## Task instructions
A – Name each all-capital abbreviation that appears in the dating post below, listing each one only once.
B – Reproduce the part of the dating post below from "There's probably a" to "we'd had sex.".

## Study text
…Or rather for one with me?

I've recently discovered TRP and RPW and have been soaking up all the awesome knowledge, but I couldn't really find anything to help me out with this question. If it's been covered before or if I'm in the wrong place, I'd be grateful if you could link me to the relevant post/relevant section!

I started dating this guy last month who was a natural RP (or maybe a secret TRP, who knows!), we had lots of things in common and I thought it was going great. Except three weeks in, I was basically dealt a soft next and have not heard from him since.

There's probably a few things I may have done wrong. Maybe I appeared too keen, or I gave in to sex too easily/early to keep his attention going afterwards, but what I can't really explain is his conduct.

I'd assume most guys looking for ONS go for the minimal effort:maximum reward approach and are general quite straightforward. This guy invited me for a couple of dates, but as he had health problems (recent surgery), invited me round to his for the next few dates. I was treated to homemade dinner a few times and a couple of films too, and it carried on even after we'd had sex.

The week during which he went back to work, the number of texts dropped considerably. I assumed that his job was keeping him busy, but he flaked on me when I asked if he'd be up for having coffee, and I never heard from him again after that.

## Input data
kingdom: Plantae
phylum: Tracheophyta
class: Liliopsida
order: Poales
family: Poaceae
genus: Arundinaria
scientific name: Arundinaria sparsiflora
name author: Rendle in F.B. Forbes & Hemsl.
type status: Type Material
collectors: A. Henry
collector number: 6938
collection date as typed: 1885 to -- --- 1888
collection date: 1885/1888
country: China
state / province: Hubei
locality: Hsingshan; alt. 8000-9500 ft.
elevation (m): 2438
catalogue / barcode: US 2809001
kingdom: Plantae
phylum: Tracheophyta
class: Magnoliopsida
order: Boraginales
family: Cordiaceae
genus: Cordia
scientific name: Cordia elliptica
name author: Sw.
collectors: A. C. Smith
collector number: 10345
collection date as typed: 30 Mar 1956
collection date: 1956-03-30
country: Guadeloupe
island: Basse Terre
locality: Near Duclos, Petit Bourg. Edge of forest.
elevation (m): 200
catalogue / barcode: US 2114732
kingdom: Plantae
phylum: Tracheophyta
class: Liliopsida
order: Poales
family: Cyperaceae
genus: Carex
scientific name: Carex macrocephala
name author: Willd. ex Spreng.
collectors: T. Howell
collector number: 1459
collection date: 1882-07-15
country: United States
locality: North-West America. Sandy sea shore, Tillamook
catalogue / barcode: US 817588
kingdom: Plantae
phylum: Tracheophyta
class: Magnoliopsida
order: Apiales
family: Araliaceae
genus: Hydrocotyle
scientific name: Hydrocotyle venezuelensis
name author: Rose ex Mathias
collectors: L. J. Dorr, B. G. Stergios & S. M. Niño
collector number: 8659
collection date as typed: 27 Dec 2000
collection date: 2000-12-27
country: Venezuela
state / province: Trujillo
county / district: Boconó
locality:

## Task-by-task outputs
A – TRP, RPW, RP, ONS

B –
There's probably a few things I may have done wrong. Maybe I appeared too keen, or I gave in to sex too easily/early to keep his attention going afterwards, but what I can't really explain is his conduct.

I'd assume most guys looking for ONS go for the minimal effort:maximum reward approach and are general quite straightforward. This guy invited me for a couple of dates, but as he had health problems (recent surgery), invited me round to his for the next few dates. I was treated to homemade dinner a few times and a couple of films too, and it carried on even after we'd had sex.